Asbestos is a naturally occurring fibrous mineral mined from the Earth. It is found in rock formations, and it is present in the air, water, and food chain in a multitude of ecosystems. The term "asbestos" broadly refers to six groups of naturally occurring mineral fibers. It offers heat and chemical resistance, as well as fireproofing capabilities, making it a great component in insulation and other products that need resistance to extreme temperatures, or where there is a high risk for fire.
These heat-resistant and fireproofing properties, coupled with the duration and flexibility of the fibers, led asbestos to be used in thousands of different products. Despite the remarkable commercial qualities, experts have determined that it is one of the most dangerous of all natural materials on earth. The fibers, when inhaled, bury themselves in the lungs and can cause disease.

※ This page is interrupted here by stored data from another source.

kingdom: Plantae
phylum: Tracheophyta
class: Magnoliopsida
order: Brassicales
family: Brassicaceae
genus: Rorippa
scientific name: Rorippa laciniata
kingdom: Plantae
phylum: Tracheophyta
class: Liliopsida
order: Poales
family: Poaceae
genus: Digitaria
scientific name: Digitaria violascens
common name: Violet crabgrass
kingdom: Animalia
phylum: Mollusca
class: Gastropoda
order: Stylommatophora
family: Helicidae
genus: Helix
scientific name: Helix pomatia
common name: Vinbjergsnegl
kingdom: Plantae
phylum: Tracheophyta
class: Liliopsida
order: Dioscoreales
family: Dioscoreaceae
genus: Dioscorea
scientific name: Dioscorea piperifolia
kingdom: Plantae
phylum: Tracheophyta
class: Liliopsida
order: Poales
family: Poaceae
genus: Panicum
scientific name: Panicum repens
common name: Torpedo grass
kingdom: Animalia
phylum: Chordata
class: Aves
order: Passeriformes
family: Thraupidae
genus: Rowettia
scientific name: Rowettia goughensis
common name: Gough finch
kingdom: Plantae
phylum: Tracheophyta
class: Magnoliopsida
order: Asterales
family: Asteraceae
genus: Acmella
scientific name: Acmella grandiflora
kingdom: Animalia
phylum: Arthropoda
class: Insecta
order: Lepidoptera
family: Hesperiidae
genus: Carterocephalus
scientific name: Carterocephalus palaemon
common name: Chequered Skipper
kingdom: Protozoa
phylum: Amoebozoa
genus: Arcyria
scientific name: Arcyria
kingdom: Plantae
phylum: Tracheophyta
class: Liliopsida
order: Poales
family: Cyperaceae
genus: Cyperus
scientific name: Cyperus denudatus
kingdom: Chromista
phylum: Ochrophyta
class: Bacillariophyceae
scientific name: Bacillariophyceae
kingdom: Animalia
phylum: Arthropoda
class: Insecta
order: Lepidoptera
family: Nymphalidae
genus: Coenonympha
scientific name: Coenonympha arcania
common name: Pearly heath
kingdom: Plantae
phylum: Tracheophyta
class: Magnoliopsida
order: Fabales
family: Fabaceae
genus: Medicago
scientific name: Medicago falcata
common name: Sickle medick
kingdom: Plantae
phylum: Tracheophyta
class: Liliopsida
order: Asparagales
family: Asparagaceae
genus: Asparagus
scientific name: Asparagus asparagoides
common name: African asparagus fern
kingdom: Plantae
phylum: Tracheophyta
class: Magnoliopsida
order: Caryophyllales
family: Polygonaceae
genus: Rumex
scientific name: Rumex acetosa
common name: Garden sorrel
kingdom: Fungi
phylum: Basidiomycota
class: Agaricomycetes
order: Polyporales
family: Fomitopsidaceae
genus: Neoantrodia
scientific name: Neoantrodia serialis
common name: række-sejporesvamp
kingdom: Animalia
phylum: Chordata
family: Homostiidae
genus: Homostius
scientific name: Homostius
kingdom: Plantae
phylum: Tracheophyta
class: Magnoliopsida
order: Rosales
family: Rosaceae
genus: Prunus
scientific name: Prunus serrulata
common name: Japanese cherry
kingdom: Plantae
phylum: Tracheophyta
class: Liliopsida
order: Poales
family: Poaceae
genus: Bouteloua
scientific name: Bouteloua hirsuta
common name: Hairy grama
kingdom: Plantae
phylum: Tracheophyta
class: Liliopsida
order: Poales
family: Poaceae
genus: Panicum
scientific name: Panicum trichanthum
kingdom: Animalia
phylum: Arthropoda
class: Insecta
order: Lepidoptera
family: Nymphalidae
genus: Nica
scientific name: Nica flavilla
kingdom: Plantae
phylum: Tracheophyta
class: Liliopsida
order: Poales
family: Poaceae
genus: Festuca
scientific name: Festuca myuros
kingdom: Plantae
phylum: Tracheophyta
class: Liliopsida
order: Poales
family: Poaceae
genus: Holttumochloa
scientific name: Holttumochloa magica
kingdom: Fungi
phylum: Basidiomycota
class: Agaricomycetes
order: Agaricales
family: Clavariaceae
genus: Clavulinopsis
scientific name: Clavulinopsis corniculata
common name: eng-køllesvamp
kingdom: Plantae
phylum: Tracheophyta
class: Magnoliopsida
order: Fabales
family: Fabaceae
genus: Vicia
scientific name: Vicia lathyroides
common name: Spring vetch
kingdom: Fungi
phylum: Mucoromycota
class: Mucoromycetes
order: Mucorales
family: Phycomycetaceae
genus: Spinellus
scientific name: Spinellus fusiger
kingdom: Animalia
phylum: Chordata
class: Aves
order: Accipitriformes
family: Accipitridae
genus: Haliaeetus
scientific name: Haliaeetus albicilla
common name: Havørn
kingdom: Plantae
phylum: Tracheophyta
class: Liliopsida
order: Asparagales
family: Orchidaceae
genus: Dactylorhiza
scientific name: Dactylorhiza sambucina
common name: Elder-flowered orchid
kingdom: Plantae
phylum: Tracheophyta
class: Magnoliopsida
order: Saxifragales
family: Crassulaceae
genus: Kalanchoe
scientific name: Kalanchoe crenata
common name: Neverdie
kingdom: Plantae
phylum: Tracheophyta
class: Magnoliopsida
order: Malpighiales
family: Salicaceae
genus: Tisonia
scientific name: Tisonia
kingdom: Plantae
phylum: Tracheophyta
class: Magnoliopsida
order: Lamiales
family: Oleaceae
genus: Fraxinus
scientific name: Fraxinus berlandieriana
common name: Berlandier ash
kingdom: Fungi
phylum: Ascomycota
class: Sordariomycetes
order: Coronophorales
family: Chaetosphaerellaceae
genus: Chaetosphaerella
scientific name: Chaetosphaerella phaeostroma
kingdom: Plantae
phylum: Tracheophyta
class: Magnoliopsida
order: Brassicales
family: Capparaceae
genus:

How Does Asbestos Exposure Lead to Mesothelioma and Lung Cancer?
Small airborne fibers can be easily inhaled by workers, or others breathing air contaminated by fibers. Inflammation results when the body attempts to break down and eliminate these particles from the lungs. The particles can reach the smallest and most distant parts of the lungs. These fibers cannot be removed by coughing. They remain in the tissue inside the chest, where they cause inflammation which can lead to the development of mesothelioma.
Asbestos particles damage the lungs by causing the formation of scar tissue. Those who have been exposed to it have a seven times greater risk of developing lung cancer than those who have not been exposed. While asbestos is related to other forms of cancer, the three most prominent illnesses caused by exposure are mesothelioma, lung cancer, and asbestosis (non-cancerous scarring of the lungs).